### [Supplied text]
Attentive. Next, being devoted means being attentive. There’s nothing that says a person isn’t devoted to you clearer than when their attention keeps drifting to other things. When we sit under God’s word together every week, there’s no good reason for Instagram, or your messages app, or Snapchat, or TikTok to be open. In fact, even talking to a friend instead of listening will do the same thing. Your body may be here, but your mind isn’t.
The best way for me to make sure my mind isn’t wandering is I take notes. You’ll never see me sit in a teaching where I’m not taking notes, because I want to be attentive to all that God wants to teach me. Same thing when I’m reading the Bible. My phone is out of the room and I’m journaling as I’m reading because I know God has something he wants to say. Being devoted to God’s word means being attentive when it’s opened.
Responsive. It also means being responsive. God speaks through His word, and when He speaks to us, He expects us to respond. And honestly, as pastors and teachers we LOVE seeing y’all respond to God’s word. This room is too big for us to have individual conversations and answer questions live in the room, but you have full permission to say a good amen or a stank faced “mmmmmmm” when God is speaking to you. And at the end of the day, when God speaks to us through His word we should never view it as “optional for us to respond. Whether we’re sitting under a teaching or reading the Bible for ourselves, we should never open God’s word without being ready to do what it says.
Expectant. Last but definitely not least, being devoted to God’s word means being expectant to meet with Him. Any time we open up God’s word, we open up writings that 2 Timothy said are “God-Breathed.” The God of the universe wants to meet with you, so we should approach our time with Him, together or alone, expectant for Him to speak. Being devoted means you CARE about God’s word when it is taught or read.
Close. We teach every week because God, who is the head of the family of the Church, chose teaching the Scriptures as His way of equipping us, uniting us, and growing us up. I hope you get the most out of our time together every week by being devoted to His word on and off Wednesday nights, by being consistent, being attentive, being responsive, and being expectant. Now we’re going to do something else we do every night and head to small groups where we’ll process what God was speaking to us together.
So I’m going to pray for us, and we’ll dismiss to groups.

### [Required action A]
In the teaching on devotion to God's word, which book of the Bible is cited as calling Scripture "God-Breathed"?
### [Required action B]
List every quality of devotion that the closing paragraph of the teaching on devotion to God's word names.

### [Data shown]

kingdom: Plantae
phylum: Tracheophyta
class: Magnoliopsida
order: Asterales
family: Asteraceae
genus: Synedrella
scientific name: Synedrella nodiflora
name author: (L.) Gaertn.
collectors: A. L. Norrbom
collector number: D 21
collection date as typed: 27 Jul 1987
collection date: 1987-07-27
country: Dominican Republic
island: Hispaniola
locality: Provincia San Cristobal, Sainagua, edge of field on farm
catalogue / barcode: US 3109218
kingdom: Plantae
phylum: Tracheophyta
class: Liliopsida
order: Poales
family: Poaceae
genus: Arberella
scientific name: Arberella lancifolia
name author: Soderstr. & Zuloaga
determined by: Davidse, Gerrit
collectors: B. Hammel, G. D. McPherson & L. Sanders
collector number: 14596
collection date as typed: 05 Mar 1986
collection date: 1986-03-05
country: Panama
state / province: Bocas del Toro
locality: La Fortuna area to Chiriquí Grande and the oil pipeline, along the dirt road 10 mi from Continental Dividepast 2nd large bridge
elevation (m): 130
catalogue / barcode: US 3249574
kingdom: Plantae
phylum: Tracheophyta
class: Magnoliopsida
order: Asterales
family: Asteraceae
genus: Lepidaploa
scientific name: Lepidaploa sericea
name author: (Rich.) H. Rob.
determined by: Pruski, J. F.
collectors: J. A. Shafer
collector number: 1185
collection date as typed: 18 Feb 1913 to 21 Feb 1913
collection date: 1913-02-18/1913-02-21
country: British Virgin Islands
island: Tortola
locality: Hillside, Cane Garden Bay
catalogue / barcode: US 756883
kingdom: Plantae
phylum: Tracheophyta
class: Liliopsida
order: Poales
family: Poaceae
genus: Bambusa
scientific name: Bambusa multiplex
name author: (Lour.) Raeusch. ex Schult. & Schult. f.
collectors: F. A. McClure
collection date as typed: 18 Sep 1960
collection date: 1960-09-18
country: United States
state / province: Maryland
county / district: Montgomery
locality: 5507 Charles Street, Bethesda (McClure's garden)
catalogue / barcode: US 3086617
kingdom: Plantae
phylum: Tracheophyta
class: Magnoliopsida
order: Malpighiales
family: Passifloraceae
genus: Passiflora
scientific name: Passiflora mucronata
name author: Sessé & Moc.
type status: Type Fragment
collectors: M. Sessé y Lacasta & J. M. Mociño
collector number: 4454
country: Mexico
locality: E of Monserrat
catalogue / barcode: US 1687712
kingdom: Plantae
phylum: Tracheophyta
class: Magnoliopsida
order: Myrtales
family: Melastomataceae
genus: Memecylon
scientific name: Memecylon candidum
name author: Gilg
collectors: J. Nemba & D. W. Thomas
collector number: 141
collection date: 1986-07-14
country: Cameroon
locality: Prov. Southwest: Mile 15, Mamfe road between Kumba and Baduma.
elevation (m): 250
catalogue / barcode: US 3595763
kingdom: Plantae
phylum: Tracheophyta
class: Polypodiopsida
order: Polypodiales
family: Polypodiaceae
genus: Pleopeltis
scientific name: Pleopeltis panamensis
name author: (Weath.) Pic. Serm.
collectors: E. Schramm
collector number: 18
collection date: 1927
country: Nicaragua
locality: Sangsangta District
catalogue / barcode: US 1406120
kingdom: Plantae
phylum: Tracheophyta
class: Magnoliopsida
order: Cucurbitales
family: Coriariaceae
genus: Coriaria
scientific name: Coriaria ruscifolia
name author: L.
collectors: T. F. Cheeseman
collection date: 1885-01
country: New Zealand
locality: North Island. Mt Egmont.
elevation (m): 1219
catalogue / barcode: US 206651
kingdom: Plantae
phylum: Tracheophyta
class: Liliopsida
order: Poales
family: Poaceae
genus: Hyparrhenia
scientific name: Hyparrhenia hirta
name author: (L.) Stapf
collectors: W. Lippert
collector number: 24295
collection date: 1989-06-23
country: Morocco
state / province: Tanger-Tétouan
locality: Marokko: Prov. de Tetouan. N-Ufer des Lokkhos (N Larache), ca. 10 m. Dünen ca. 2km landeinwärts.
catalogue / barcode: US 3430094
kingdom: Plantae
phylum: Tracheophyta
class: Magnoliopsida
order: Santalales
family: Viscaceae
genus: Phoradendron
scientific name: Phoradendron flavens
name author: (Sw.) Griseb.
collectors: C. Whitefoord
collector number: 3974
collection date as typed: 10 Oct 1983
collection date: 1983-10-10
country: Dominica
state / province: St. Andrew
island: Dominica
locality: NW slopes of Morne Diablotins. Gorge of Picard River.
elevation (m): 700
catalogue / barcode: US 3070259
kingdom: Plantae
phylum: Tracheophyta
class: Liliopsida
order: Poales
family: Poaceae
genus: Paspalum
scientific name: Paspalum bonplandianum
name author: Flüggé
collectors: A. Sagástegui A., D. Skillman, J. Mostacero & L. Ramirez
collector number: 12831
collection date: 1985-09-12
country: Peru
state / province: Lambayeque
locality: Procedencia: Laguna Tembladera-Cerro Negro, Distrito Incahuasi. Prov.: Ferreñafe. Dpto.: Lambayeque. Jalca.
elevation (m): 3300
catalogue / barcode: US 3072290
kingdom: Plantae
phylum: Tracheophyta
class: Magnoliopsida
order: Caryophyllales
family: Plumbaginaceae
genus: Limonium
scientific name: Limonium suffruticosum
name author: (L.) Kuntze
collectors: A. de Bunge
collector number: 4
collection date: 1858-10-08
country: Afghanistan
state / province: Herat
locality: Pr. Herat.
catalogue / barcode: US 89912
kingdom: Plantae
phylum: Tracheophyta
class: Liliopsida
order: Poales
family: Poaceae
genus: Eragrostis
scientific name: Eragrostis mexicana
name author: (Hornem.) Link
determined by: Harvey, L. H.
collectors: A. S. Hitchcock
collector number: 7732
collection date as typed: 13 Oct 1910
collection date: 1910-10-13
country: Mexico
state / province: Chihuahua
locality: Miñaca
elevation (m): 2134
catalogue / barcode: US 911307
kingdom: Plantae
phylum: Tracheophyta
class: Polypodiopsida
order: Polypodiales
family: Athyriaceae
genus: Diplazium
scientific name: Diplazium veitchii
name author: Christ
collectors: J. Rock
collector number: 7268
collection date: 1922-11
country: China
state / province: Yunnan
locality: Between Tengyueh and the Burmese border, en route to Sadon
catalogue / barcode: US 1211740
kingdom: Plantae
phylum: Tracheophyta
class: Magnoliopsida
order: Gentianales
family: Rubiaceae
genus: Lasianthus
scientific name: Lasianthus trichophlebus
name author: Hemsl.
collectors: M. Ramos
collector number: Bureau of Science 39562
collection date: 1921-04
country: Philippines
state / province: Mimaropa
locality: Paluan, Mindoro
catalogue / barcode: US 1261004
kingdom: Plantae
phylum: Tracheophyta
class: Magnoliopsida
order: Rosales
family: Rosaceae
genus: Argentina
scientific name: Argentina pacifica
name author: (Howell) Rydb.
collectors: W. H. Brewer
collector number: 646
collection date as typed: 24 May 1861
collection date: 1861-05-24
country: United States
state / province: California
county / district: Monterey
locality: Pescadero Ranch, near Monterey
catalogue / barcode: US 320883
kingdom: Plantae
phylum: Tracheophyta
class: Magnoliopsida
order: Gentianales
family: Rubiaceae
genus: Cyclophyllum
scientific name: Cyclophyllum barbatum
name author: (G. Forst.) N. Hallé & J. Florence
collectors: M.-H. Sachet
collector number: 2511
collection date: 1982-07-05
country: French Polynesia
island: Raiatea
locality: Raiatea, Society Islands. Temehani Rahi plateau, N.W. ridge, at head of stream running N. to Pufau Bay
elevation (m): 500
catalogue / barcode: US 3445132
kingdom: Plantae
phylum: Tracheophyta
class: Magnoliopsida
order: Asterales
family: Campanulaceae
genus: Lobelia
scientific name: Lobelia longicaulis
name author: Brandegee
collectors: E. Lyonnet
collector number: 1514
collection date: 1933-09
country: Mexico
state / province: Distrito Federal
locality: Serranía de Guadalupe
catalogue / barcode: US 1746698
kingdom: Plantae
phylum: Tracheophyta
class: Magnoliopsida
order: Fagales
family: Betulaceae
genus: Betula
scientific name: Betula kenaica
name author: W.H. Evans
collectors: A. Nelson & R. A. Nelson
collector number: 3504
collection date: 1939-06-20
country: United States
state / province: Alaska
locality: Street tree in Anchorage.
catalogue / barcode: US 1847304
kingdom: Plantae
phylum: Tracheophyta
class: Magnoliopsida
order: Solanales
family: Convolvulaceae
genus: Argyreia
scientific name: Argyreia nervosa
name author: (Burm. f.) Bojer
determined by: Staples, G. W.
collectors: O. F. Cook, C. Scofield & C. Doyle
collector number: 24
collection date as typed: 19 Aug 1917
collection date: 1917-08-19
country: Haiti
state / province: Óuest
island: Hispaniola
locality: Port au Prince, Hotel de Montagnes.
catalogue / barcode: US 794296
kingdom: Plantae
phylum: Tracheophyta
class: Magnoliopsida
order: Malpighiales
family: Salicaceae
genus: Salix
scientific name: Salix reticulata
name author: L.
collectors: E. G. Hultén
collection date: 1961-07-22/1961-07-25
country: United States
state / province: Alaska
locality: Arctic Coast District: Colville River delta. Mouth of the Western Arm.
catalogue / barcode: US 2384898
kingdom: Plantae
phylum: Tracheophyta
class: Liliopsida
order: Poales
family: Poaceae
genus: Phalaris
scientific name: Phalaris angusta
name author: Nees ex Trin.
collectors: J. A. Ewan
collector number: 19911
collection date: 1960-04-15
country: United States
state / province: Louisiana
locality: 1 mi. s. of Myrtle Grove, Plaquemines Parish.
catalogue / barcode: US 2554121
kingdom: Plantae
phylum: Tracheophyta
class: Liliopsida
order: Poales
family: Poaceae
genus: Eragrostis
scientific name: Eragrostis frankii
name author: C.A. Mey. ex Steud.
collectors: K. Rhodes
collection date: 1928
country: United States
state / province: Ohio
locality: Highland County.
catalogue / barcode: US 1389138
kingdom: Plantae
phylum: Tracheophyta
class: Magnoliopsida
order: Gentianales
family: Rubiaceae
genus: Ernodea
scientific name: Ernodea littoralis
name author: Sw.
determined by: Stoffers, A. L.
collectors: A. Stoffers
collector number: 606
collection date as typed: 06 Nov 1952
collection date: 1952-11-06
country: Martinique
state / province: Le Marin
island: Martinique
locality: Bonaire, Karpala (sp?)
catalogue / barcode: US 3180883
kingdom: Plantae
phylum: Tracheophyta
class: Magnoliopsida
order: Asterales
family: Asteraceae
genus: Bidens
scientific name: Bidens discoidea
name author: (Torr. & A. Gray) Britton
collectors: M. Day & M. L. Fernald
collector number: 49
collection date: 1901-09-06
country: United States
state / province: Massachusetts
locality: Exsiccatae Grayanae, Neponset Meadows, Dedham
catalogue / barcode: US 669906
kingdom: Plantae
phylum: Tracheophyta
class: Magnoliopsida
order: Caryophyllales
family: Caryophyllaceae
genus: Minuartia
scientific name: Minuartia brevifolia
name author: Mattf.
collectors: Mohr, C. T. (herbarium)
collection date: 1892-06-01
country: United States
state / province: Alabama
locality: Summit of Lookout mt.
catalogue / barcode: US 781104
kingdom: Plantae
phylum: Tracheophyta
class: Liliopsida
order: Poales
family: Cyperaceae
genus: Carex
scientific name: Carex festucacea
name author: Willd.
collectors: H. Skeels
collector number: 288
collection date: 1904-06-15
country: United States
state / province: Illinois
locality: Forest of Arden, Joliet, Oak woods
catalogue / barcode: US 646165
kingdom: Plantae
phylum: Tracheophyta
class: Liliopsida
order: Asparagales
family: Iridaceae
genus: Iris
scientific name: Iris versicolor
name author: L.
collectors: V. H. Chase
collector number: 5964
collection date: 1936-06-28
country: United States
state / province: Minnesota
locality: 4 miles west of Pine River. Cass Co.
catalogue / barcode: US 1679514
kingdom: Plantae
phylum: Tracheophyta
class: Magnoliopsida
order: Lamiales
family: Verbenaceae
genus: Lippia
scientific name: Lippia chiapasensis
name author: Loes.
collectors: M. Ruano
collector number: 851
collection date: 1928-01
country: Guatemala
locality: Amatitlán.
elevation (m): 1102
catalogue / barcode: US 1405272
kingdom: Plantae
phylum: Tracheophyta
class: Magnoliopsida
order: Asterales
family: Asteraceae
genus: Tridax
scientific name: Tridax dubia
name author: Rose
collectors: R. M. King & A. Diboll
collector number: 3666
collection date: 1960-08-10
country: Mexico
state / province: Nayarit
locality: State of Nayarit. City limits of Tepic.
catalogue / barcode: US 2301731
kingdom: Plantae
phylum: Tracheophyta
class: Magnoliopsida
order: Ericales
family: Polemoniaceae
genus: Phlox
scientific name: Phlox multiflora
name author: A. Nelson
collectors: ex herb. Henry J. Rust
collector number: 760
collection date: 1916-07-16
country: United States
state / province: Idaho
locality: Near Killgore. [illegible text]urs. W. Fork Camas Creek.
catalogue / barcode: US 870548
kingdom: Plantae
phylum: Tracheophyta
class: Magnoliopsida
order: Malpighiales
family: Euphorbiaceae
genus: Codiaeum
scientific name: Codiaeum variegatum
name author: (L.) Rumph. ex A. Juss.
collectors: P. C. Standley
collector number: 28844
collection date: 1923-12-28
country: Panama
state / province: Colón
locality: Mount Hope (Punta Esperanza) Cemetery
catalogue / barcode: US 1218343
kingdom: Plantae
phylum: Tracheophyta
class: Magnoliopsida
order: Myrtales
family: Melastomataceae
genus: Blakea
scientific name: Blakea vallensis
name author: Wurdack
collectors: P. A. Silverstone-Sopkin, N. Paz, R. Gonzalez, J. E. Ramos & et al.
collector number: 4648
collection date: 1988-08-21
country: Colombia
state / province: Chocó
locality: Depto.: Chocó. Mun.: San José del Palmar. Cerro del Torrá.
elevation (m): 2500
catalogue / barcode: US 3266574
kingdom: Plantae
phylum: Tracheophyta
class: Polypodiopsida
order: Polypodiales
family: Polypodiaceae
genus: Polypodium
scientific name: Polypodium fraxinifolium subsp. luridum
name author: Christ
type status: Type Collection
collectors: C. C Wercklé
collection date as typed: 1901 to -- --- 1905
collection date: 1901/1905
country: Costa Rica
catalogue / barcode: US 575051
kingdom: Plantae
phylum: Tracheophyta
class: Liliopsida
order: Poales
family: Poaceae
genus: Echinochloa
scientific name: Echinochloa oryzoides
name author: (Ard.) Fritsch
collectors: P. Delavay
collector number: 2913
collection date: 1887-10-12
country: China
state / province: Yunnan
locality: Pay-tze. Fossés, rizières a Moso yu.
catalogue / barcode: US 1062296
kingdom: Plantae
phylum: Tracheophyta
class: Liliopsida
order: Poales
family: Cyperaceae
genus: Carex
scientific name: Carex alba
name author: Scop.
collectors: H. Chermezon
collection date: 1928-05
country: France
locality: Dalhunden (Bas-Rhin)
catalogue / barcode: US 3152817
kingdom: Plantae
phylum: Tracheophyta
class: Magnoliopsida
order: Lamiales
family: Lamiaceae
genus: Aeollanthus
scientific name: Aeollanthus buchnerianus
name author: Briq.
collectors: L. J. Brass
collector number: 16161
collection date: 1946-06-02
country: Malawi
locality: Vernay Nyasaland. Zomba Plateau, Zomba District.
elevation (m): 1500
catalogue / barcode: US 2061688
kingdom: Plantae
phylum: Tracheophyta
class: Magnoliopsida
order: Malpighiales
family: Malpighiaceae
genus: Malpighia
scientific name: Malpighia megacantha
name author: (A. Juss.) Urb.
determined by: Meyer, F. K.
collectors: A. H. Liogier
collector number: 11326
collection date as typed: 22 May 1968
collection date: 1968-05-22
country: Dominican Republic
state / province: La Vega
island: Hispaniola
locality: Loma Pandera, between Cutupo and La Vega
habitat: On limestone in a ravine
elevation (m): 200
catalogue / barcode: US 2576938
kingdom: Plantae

### [Worked solution A]
2 Timothy

### [Worked solution B]
Consistent, attentive, responsive, expectant